Не ринуться ли мне на защиту своей родины?
— Они изучают сравнительную религию, экономику третьего мира, политику нефти, расовую, политику голода.
— Снова политика.
— Да, вечно политика. От нее не спрячешься.
Он вежливо улыбался.
— Вас подбросить, Андреас? — спросила Энн. — Похоже, мы скоро тронемся.
— Спасибо, у меня своя машина.
Чарлз пытался подозвать официанта.
— По-моему, американцы начинают замечать других людей только во время кризиса. Естественно, кризис должен быть американским. Если борются две страны, которые не снабжают Америку каким-нибудь драгоценным товаром, образование вашего народа стоит на месте. Но когда рушится диктатура, когда возникает угроза поставкам нефти — тут вы обращаетесь к телевизору и вам рассказывают, где находится эта страна, какой там язык, как произносятся имена вождей, о чем толкует местная религия, и вы даже можете вырезать из газет рецепты персидских блюд. Я вот что скажу.
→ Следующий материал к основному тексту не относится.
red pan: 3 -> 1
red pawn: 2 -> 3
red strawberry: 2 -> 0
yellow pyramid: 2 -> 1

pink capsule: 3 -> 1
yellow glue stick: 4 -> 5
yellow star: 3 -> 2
Весь мир поражается тому, каким любопытным способом американцы повышают свой образовательный уровень. Телевидение. Смотрите, это Иран, а это Ирак. Давайте произнесем правильно. И-ран. И-ранцы. Вот вам сунниты, а вот шииты. Очень хорошо. В следующем году разберемся с Филиппинскими островами, о’кей?
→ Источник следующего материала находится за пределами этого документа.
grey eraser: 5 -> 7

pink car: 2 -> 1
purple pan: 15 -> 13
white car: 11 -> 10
— Вы знакомы с американским телевидением?
— Три года, — сказал он. — Все страны, где у американцев есть сильные интересы, строятся в очередь на мощный кризис, чтобы американцы наконец их заметили. Это очень трогательно.
— Берегитесь, — сказала Энн. — Он куда-то клонит.
— Я знаю, куда он клонит. Когда речь идет о двух борющихся странах, мне понятно, кого он имеет в виду: греков и турок. Он клонит к тому, как мы обижаем бедную маленькую Грецию. Турция, Кипр, ЦРУ, американские военные базы. Насчет военных баз он уже однажды обмолвился. Это меня сразу насторожило.
Его улыбка стала шире, теперь в ней появилось что-то волчье.
— Любопытно, как американский банк в Афинах предоставляет деньги Турции. Очень мне это нравится. Ну ладно, они на самом юго-востоке, там есть американские базы, американцам надо следить за русскими, ладно. Снять эмбарго, оказать им гигантскую экономическую поддержку. Вот вам Вашингтон. Потом вы еще даете им огромные суммы частным образом, если можно назвать банк такого размера, как ваш, частным заведением. Вы одобряете займы из вашей штаб-квартиры в центре Афин. Но документация готовится в Нью-Йорке и Лондоне. Это почему — чтобы не задеть за живое чувствительных греков? Нет, это потому, что турки оскорбятся, если соглашения будут подписаны на греческой земле. Разве турецкий посланец сможет сохранить лицо на такой встрече? Ну что-ж, очень предусмотрительно. Очень разумно. — Он сгорбился еще сильнее, его голова нависла над столом. — Вы назначаете сроки выплат, они не могут вернуть долг, и что тогда происходит? Я вам скажу. Вы организуете встречу в Швейцарии и соглашаетесь на реструктуризацию. Афины финансируют Анкару. Я просто в восторге.